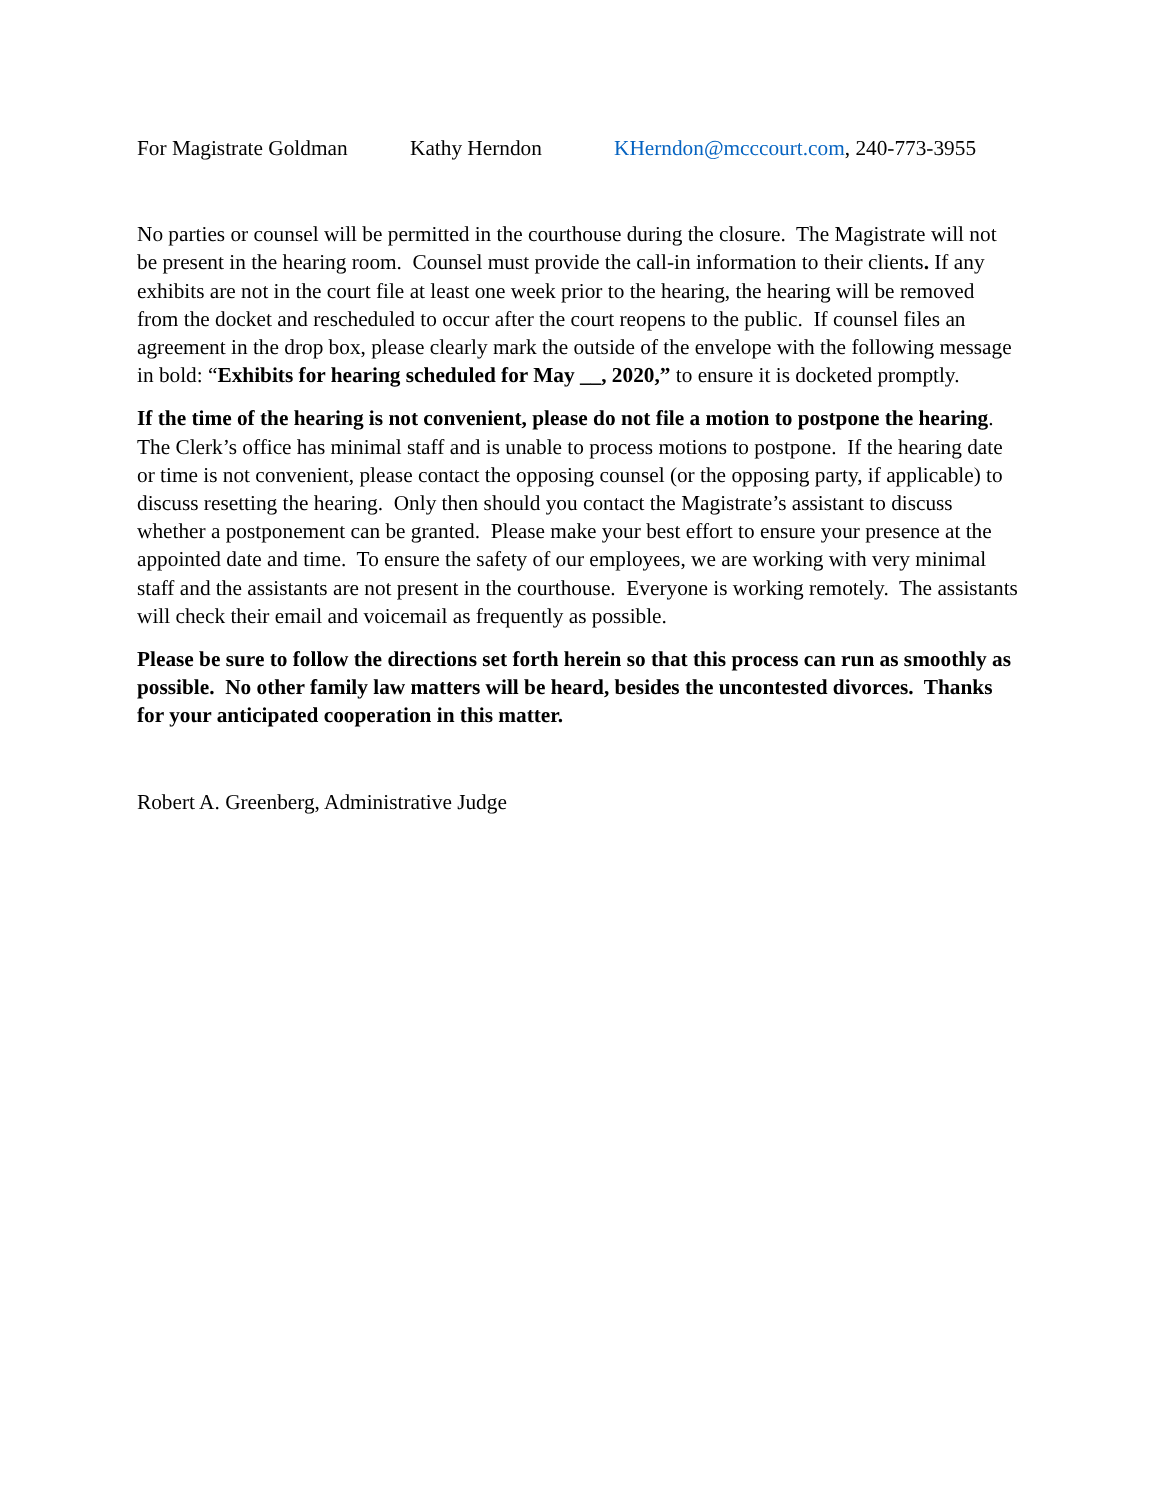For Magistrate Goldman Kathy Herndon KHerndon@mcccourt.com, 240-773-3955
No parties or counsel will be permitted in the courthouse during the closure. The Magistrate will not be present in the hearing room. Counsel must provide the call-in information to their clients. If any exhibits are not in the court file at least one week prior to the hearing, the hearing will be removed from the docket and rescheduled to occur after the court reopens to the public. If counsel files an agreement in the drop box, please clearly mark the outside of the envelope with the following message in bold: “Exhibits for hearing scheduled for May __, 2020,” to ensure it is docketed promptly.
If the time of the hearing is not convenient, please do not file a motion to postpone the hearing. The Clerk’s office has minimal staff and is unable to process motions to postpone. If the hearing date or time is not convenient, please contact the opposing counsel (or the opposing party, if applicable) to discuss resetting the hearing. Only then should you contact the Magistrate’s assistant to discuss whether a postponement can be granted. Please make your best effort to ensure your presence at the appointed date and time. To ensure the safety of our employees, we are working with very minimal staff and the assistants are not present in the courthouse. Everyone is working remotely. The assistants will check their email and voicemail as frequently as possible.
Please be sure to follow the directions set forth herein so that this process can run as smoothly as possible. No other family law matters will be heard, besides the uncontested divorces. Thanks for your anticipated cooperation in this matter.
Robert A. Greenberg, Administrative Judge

• **PROBLEM REQUIREMENTS**
I'd like every record printed exactly, with the pictures left out.

• **SOLVED PROBLEM**
For Magistrate Goldman Kathy Herndon KHerndon@mcccourt.com, 240-773-3955
No parties or counsel will be permitted in the courthouse during the closure. The Magistrate will not be present in the hearing room. Counsel must provide the call-in information to their clients. If any exhibits are not in the court file at least one week prior to the hearing, the hearing will be removed from the docket and rescheduled to occur after the court reopens to the public. If counsel files an agreement in the drop box, please clearly mark the outside of the envelope with the following message in bold: “Exhibits for hearing scheduled for May __, 2020,” to ensure it is docketed promptly.
If the time of the hearing is not convenient, please do not file a motion to postpone the hearing. The Clerk’s office has minimal staff and is unable to process motions to postpone. If the hearing date or time is not convenient, please contact the opposing counsel (or the opposing party, if applicable) to discuss resetting the hearing. Only then should you contact the Magistrate’s assistant to discuss whether a postponement can be granted. Please make your best effort to ensure your presence at the appointed date and time. To ensure the safety of our employees, we are working with very minimal staff and the assistants are not present in the courthouse. Everyone is working remotely. The assistants will check their email and voicemail as frequently as possible.
Please be sure to follow the directions set forth herein so that this process can run as smoothly as possible. No other family law matters will be heard, besides the uncontested divorces. Thanks for your anticipated cooperation in this matter.
Robert A. Greenberg, Administrative Judge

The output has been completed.